A bunch of junior metals explorers are heading for the ASX boards, so we asked an expert what it all means
2019 proved to be a pretty strong year for ASX debutantes, and many investors are keeping an eye out for new opportunities.
Activity last year spanned a range of industries, although the resources sector was more muted — both in the number of listings and relative performance.
But heading into 2020, the mood appears to have shifted. Stockhead’s IPO Watch flagged 11 companies that are scheduled to go public shortly — six of which were minerals explorers.
With some evidence of a change in sentiment, Stockhead caught up with Hedley Widdup — executive director at investment firm Lion Selection Group — for an expert view on some of the market forces at play.
As gold prices continue pushing to new all-time highs in Aussie dollar terms, it’s perhaps not surprising that more junior explorers are taking the opportunity to tap public markets for capital.
But Widdup noted that he’s noticed more optimism towards other base metals too, particularly nickel and copper. He also said the uptick in IPO activity looked familiar when compared to previous commodity cycles, such as iron ore in the mid-2000s and lithium in 2015/16.
“I would say without doubt that reflects improvement in investor sentiment, not only towards those metals but situations where you need to take on a bit more exploration risk to get those projects off the ground,” he said.
In particular, he noted that IPOs don’t just happen “by themselves”. They’re almost always driven across the line by a broker, who in turn needs to gauge interest before pulling the trigger.
“Quite a few of those new listings are brokered deals, and the broker won’t launch an IPO unless they know they’ve got it filled,” Widdup said.
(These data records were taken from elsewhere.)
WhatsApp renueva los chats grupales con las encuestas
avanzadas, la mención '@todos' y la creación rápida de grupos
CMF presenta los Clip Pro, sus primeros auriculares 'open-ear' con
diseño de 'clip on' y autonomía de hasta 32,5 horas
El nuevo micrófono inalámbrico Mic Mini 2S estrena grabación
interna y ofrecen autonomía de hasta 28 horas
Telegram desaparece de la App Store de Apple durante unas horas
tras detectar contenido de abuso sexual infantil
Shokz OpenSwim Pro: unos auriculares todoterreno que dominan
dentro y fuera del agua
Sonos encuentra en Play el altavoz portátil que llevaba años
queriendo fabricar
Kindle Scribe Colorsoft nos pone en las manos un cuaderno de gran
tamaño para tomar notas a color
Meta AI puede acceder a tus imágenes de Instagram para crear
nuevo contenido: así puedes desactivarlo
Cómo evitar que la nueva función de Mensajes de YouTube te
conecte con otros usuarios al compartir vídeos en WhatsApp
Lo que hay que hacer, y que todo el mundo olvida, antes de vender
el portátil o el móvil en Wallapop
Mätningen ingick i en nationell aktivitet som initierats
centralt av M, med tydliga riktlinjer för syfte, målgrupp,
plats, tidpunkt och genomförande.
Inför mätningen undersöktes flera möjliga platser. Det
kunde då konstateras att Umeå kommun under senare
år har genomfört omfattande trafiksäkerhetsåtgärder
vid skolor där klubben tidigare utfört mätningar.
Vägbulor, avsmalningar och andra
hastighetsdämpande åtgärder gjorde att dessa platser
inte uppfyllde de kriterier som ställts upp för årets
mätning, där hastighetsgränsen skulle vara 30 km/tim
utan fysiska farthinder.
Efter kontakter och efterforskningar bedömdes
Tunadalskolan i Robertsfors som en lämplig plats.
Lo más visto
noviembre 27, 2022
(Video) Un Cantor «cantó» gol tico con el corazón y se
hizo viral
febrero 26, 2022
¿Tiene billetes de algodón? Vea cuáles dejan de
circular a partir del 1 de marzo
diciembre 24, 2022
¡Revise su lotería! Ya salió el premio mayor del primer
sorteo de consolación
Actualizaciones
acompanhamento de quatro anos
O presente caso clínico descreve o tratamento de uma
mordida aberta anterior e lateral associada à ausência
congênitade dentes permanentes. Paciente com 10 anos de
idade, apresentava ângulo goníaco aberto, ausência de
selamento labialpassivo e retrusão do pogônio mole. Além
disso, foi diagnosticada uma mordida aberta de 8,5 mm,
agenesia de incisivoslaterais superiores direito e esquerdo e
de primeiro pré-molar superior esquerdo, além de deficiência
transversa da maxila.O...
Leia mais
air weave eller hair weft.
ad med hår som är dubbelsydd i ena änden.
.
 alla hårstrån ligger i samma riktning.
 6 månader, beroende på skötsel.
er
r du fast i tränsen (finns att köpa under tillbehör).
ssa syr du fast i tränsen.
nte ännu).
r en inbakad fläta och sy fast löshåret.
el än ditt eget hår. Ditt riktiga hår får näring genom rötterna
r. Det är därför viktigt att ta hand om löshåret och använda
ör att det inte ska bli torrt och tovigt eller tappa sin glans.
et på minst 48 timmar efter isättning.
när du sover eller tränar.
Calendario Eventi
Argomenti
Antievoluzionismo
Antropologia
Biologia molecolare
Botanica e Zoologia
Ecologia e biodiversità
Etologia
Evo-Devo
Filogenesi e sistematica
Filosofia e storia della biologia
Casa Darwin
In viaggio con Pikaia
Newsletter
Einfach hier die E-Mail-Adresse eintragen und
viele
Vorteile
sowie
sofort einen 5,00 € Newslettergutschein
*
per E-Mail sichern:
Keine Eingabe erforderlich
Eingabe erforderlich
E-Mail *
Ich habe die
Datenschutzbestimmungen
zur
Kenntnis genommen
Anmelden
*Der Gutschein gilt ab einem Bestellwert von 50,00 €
“So it kind of tells you their read on the market – the ducks are quacking and they’re prepared to feed them.”
While support from institutional investors (“instos”) is critical in getting an IPO off the ground, Widdup said that funding network was still something of a two-tiered market.
In other words, junior explorers looking for listing-support are unlikely to get far with the major investment funds, whose attention is “still very much towards the big end of town”, he said.
“There’s a litany of smaller instos, who are a lot more mobile in terms of where they can put their money — but they don’t have that much of it,” he said.
In addition, it’s worth keeping in mind that such funds don’t always go into an IPO with the aim of taking a cornerstone investment and sticking around for the long-haul.
“They won’t flood the junior market with liquidity, but what they can do is take a clip of an IPO,” Widdup explained.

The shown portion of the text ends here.